In terms of API usage, GLM-OCR supports the input of PDF and images (JPG/PNG), with a single image of no more than 10MB, PDF no more than 50MB, and a maximum of 100 pages. The output can include Markdown results and layout details for document parsing, data entry, and RAG document preprocessing. The actual effect will still be affected by scan quality, font mixing, seal occlusion and layout complexity, and it is recommended to conduct sampling evaluation and privacy compliance checks in the production environment.
FAQs
Q: What problems does GLM-OCR mainly solve?

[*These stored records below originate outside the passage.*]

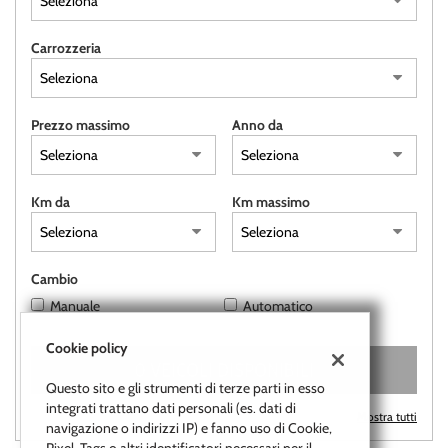
questi
strumenti
Carrozzeria
di
tracciamento
si
rimanda
Prezzo massimo
Anno da
alla
cookie
policy.
Puoi
Km da
Km massimo
rivedere
e
modificare
le
Cambio
tue
Manuale
Automatico
scelte
in
Cookie policy
qualsiasi
0 VEICOLI DISPONIBILI
momento.
Questo sito e gli strumenti di terze parti in esso
integrati trattano dati personali (es. dati di
Mostra tutti
navigazione o indirizzi IP) e fanno uso di Cookie,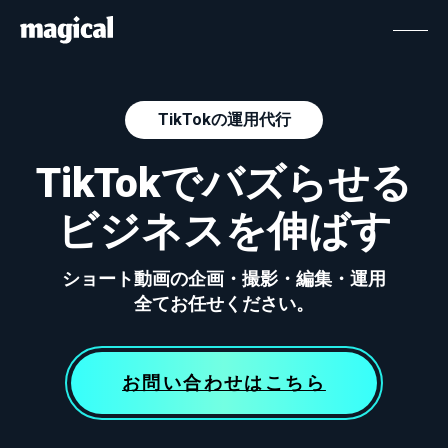
TikTokの運用代行
TikTokでバズらせる
ビジネスを伸ばす
ショート動画の企画・撮影・編集・運用
全てお任せください。
お問い合わせはこちら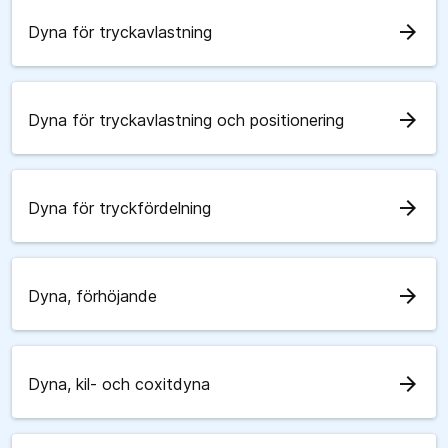
arrow_forward
Dyna för tryckavlastning
arrow_forward
Dyna för tryckavlastning och positionering
arrow_forward
Dyna för tryckfördelning
arrow_forward
Dyna, förhöjande
arrow_forward
Dyna, kil- och coxitdyna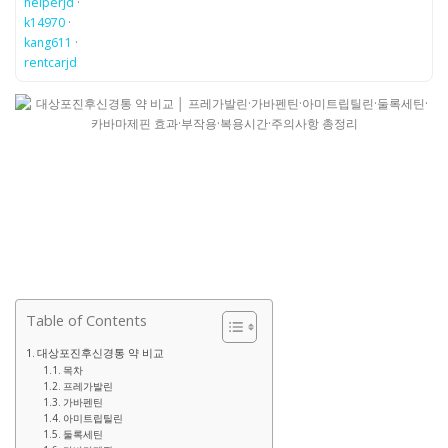
helperjd
·
k14970
·
kang611
·
rentcarjd
Table of Contents
대상포진후신경통 약 비교
목차
프레가발린
가바펜틴
아미트립틸린
둘록세틴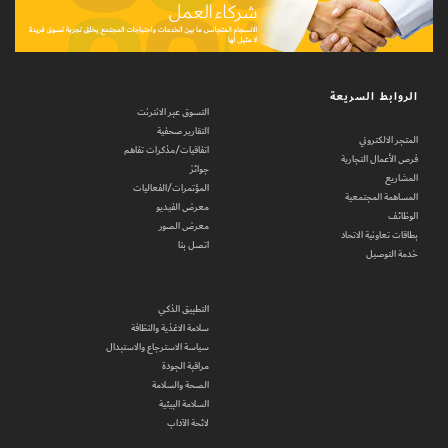
الروابط السريعة
التسوق عبر الانترنت
التقارير صحفية
المتجر الالكتروني
اتفاقيات/مذكرات تفاهم
فرص الأعمال التجارية
جوائز
المشاريع
المؤتمرات/الفعاليات
المساهمة المجتمعية
معرض الفيديو
الوظائف
معرض الصور
بطاقات تعاونية الاتحاد
اتصل بنا
خدمة التوصيل
التطبيق الذكي
سلامة الاغذية والنظافة
سياسة الاسترجاع والاستبدال
مراقبة الجودة
الصحة والسلامة
السلامة البيئية
لائحة الآداب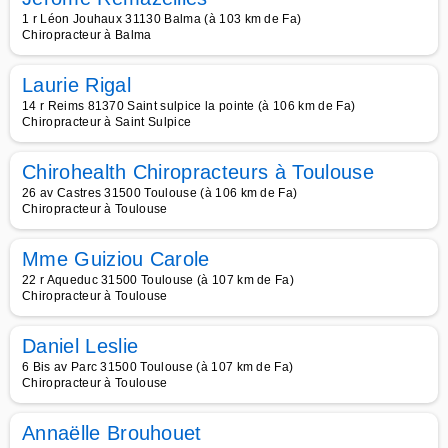
1 r Léon Jouhaux 31130 Balma (à 103 km de Fa)
Chiropracteur à Balma
Laurie Rigal
14 r Reims 81370 Saint sulpice la pointe (à 106 km de Fa)
Chiropracteur à Saint Sulpice
Chirohealth Chiropracteurs à Toulouse
26 av Castres 31500 Toulouse (à 106 km de Fa)
Chiropracteur à Toulouse
Mme Guiziou Carole
22 r Aqueduc 31500 Toulouse (à 107 km de Fa)
Chiropracteur à Toulouse
Daniel Leslie
6 Bis av Parc 31500 Toulouse (à 107 km de Fa)
Chiropracteur à Toulouse
Annaëlle Brouhouet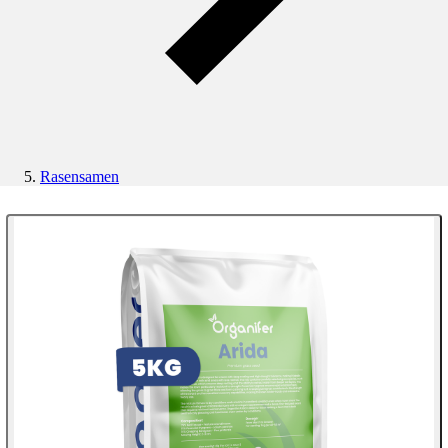
Rasensamen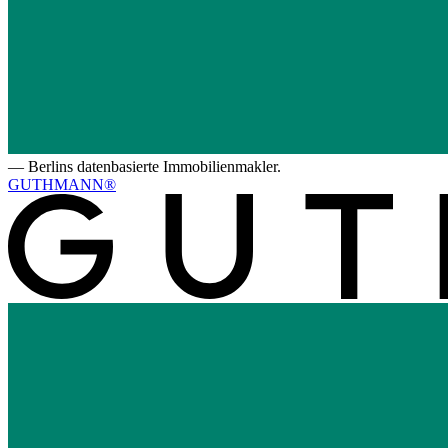
—
Berlins datenbasierte Immobilienmakler.
GUTHMANN®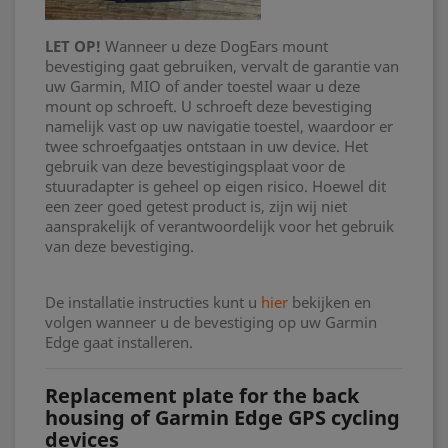
LET OP!
Wanneer u deze DogEars mount
bevestiging gaat gebruiken, vervalt de garantie van
uw Garmin, MIO of ander toestel waar u deze
mount op schroeft. U schroeft deze bevestiging
namelijk vast op uw navigatie toestel, waardoor er
twee schroefgaatjes ontstaan in uw device. Het
gebruik van deze bevestigingsplaat voor de
stuuradapter is geheel op eigen risico. Hoewel dit
een zeer goed getest product is, zijn wij niet
aansprakelijk of verantwoordelijk voor het gebruik
van deze bevestiging.
De installatie instructies kunt u
hier
bekijken en
volgen wanneer u de bevestiging op uw Garmin
Edge gaat installeren.
Replacement plate for the back
housing of Garmin Edge GPS cycling
devices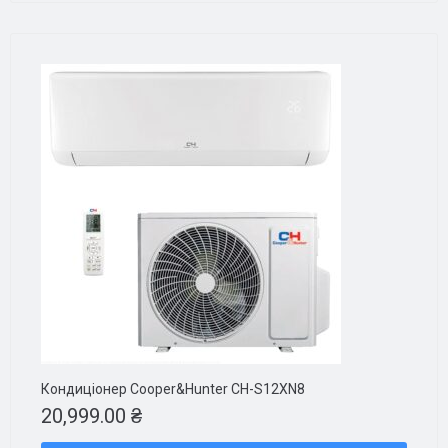
Кондиціонер Cooper&Hunter CH-S12XN8
20,999.00
₴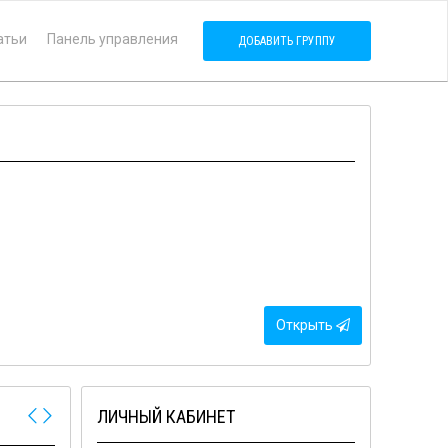
атьи
Панель управления
ДОБАВИТЬ ГРУППУ
Открыть
ЛИЧНЫЙ КАБИНЕТ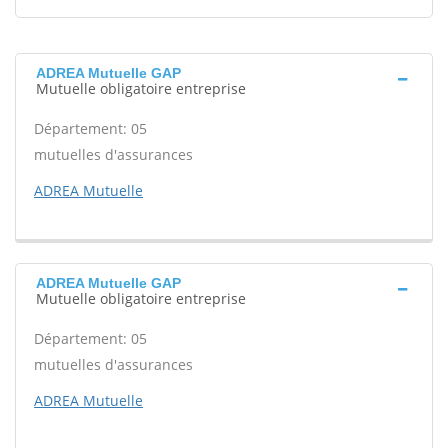
ADREA Mutuelle GAP
Mutuelle obligatoire entreprise
Département: 05
mutuelles d'assurances
ADREA Mutuelle
ADREA Mutuelle GAP
Mutuelle obligatoire entreprise
Département: 05
mutuelles d'assurances
ADREA Mutuelle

A: GLM-OCR is suitable for OCR and understanding of complex documents, covering text, tables, formulas and information extraction.
Q: What inputs and size limits does GLM-OCR support?
A: GLM-OCR supports PDF and JPG/PNG, image ≤ 10MB, PDF ≤ 50MB, up to 100 pages.
Q: What are the forms of GLM-OCR output results?
A: GLM-OCR can output Markdown text results and return structured information related to layout.
Q: Does GLM-OCR provide an online experience and API?
A: Z.ai provides API interface descriptions on the online experience page and developer documentation.